━━━━━ Task data
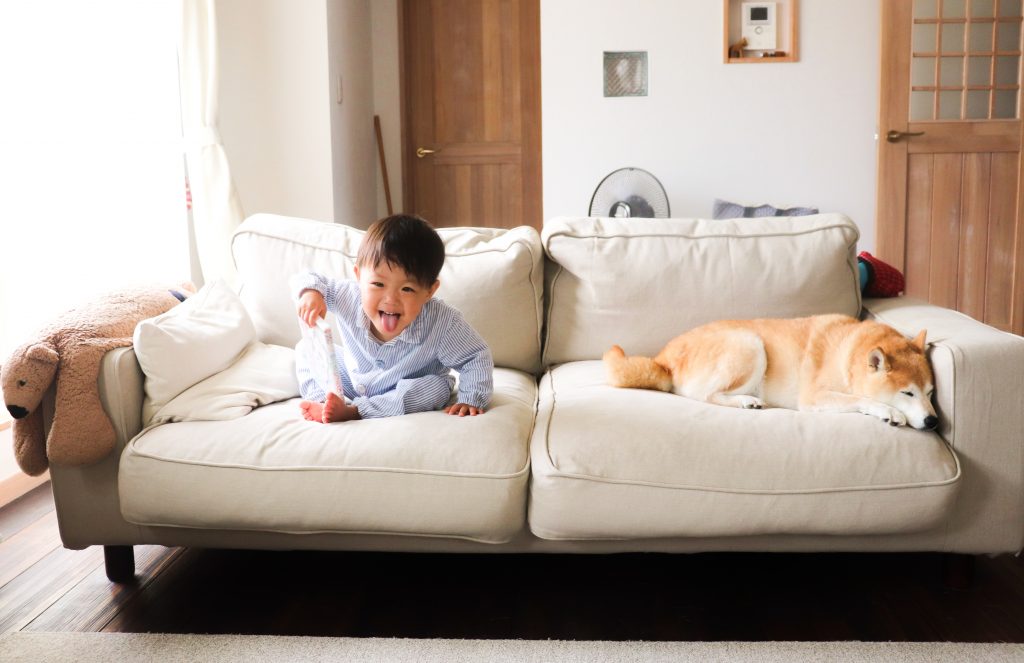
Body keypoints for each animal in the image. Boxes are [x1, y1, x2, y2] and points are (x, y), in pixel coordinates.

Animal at [602, 315, 937, 432]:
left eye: (931, 393)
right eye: (907, 393)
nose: (933, 421)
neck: (848, 354)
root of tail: (664, 358)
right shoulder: (813, 398)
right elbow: (862, 399)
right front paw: (888, 411)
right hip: (750, 344)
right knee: (709, 396)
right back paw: (745, 401)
━━━━━━━━━━
## [Task details]
If a line above holds the string "right", copy it out.

## [Response box]
right eye: (907, 393)
right shoulder: (813, 398)
right elbow: (862, 399)
right front paw: (888, 411)
right hip: (750, 344)
right knee: (709, 396)
right back paw: (745, 401)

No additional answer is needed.